Una banca, operando, può generare utili che possono essere passati a riserva e la riserva può essere poi trasformata in ulteriore capitale sociale (ecco la capitalizzazione), il quale, crescendo, consente alla banca di operare su volumi d’affari sempre maggiori. Questa è una capitalizzazione “preventiva”

Può capitare poi che la banca sviluppi comunque volumi maggiori di affari senza avere prima aumentato il capitale sociale, il quale risulta ex post insufficiente a garantire i terzi di fronte ai rischi di volumi d’ affari crescenti. In tal caso si ha una “crisi da crescita” (ben vengano queste crisi!) e gli azionisti della banca decidono di investire altri denari nella loro banca e sottoscrivono il necessario aumento di capitale (capitalizzazione a posteriori). Oppure si lancia un aumento di capitale aperto al pubblico. Oppure à la banca d’Italia che obbliga gli azionisti ad operare come sopra descritto.
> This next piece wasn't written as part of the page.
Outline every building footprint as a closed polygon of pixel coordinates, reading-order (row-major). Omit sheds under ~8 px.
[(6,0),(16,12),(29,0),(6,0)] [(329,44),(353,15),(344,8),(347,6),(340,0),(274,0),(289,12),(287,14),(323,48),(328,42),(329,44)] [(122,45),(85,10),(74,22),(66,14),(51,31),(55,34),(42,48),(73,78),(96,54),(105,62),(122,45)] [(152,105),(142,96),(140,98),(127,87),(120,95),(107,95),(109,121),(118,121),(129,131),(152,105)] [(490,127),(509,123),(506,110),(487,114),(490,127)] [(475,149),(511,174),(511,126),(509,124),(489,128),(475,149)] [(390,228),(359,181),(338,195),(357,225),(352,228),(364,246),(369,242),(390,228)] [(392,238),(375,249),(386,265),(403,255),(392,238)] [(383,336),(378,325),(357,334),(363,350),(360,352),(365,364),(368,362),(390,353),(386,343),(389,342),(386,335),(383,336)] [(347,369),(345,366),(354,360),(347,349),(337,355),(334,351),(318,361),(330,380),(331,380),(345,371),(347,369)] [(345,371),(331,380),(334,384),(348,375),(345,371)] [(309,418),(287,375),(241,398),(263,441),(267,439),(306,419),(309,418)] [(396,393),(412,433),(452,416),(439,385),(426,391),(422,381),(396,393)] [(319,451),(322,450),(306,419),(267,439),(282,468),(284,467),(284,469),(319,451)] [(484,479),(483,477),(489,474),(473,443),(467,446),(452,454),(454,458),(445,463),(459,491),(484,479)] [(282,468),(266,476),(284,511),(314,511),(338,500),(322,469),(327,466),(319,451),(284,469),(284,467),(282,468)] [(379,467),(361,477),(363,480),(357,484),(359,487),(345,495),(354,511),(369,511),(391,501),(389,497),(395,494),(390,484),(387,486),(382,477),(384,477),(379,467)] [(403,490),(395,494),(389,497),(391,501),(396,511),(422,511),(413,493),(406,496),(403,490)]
Fino a qui si tratta di capitalizzazioni “buone”. Ma ci sono anche le capitalizzazioni “cattive”, per intendersi così come esiste il “colesterolo “buono” e quello “cattivo”.

Infatti se una banca registra perdite, a fine anno esse determinano una diminuzione del suo patrimonio, che viene registrata sino ad arrivare alla diminuzione o all’azzeramento del capitale sociale. Ed ecco che sorge la necessità di una sua capitalizzazione a posteriori, di quelle “cattive”, cioè generate da perdite.

Ora, se una banca italiana od estera necessita di una capitalizzazione cattiva, a farla sono gli Stati o l’Europa, cioè, sia pure indirettamente, ogni cittadino, ognuno di noi. Ed allora è lecito imporre alle banche – visto che siamo noi che “le paghiamo” – di rivedere i livelli delle remunerazioni milionarie del loro top management, di non investire in titolo ad alto rendimento ma rischiosi, di fare lavorare il cervello per investire nell’economia reale, anche se ciò costa più fatica che non comperare BOT greci o argentini.

E poi, care banche, che dire delle buonuscite, milionarie e pagate a vista!? Pensate un po’, la Corte dei Conti si riserva ben 10 anni di tempo per verificare l’operato dei funzionari pubblici e voi, banche,  pagate  a vista, cioè immediatamente al termine del loro mandato, buonuscite milionarie a top manager che hanno realizzato utili nel breve termine con operazioni che uno o due anni dopo rischiano di mandarvi in fallimento a meno che noi nion vi “ricapitalizziamo”?! Ma si può?

Qual è il danno maggiore? Non solo o non tanto gli esborsi effettuati al top management, quanto i ben maggiori effetti negativi dell’azione “perversa” di quel top management, la quale sarà tanto più ampia (e deleteria) quanto più è “premiata” da simili remunerazioni.

Perché scrivo questo post proprio oggi? Perché è di questi giorni l’esigenza di “ricapitalizzare” con fondi europei (cioè anche nostri, di ognuno di noi) banche spagnole per 40 miliardi di euro, a fronte di operazioni del tipo mega finanziamenti alle società calcistiche spagnole che hanno pagato miliardate di euro ai loro giocatori, società che poi non sono in grado di ripianare il proprio debito bancario, mandando in crisi le loro banche, quelle stesse banche che ora noi, attraverso l’Italia e l’Europa, siamo chiamati  a “ricapitalizzare”.